— START SUPPLIED MATERIAL —
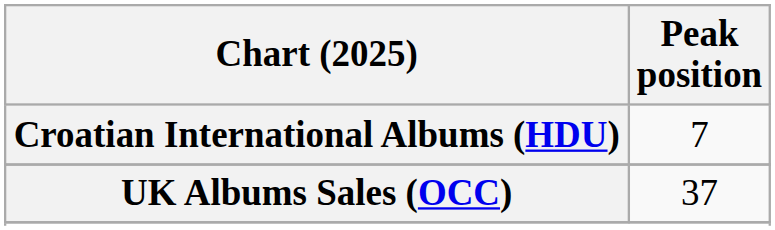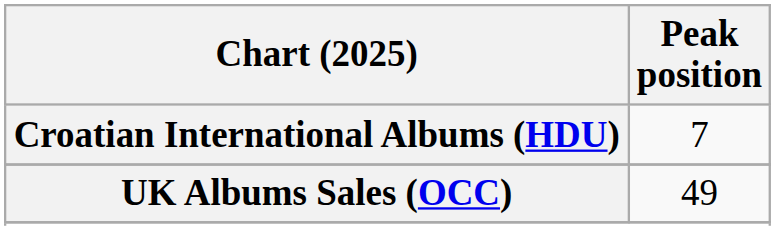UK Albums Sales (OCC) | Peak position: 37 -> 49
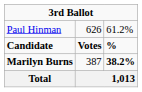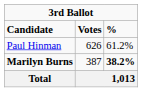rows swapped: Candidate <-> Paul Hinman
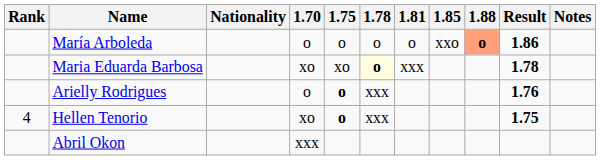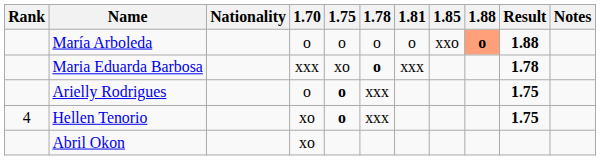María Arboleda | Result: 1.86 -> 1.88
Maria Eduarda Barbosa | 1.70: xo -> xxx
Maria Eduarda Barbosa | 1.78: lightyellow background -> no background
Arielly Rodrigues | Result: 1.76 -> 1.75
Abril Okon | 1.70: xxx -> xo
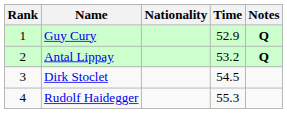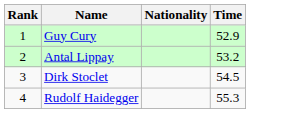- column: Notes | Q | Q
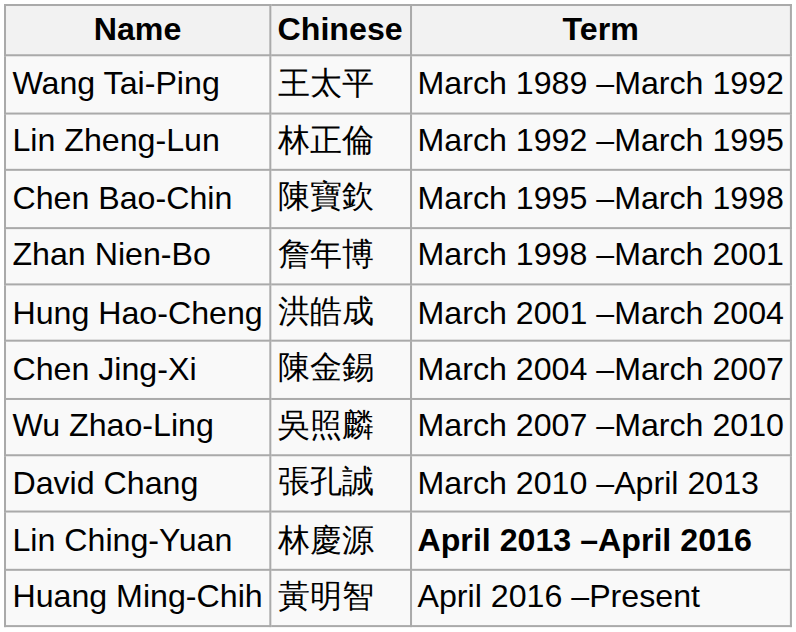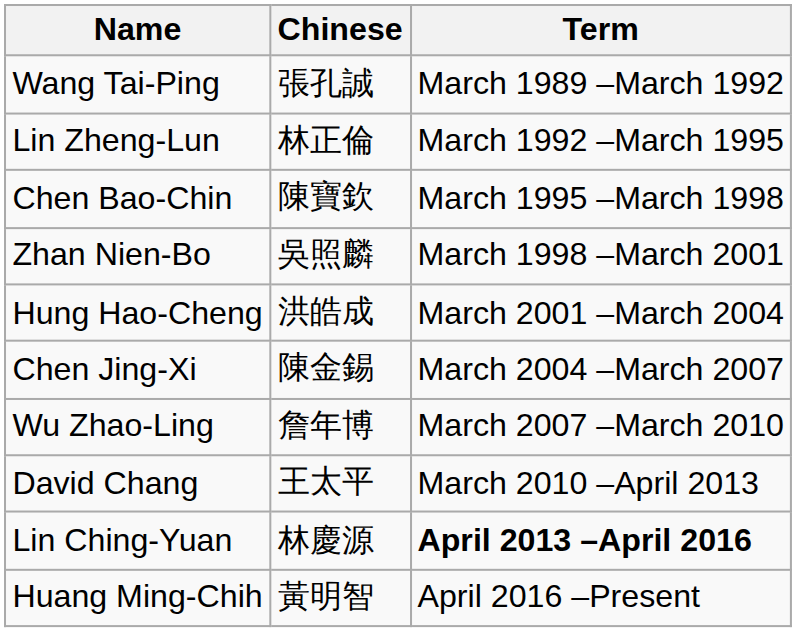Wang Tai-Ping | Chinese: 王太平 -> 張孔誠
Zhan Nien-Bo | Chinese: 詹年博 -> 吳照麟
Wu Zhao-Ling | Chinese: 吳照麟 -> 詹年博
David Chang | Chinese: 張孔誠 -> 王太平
— END SUPPLIED MATERIAL —
THE REQUEST -> Repeat the material above word for word, from its first line down through the line containing "Wang Tai-Ping | Chinese: 王太平 -> 張孔誠", and leave the pictures out.

SOLUTION TO THIS PROBLEM ->
UK Albums Sales (OCC) | Peak position: 37 -> 49
rows swapped: Candidate <-> Paul Hinman
María Arboleda | Result: 1.86 -> 1.88
Maria Eduarda Barbosa | 1.70: xo -> xxx
Maria Eduarda Barbosa | 1.78: lightyellow background -> no background
Arielly Rodrigues | Result: 1.76 -> 1.75
Abril Okon | 1.70: xxx -> xo
- column: Notes | Q | Q
Wang Tai-Ping | Chinese: 王太平 -> 張孔誠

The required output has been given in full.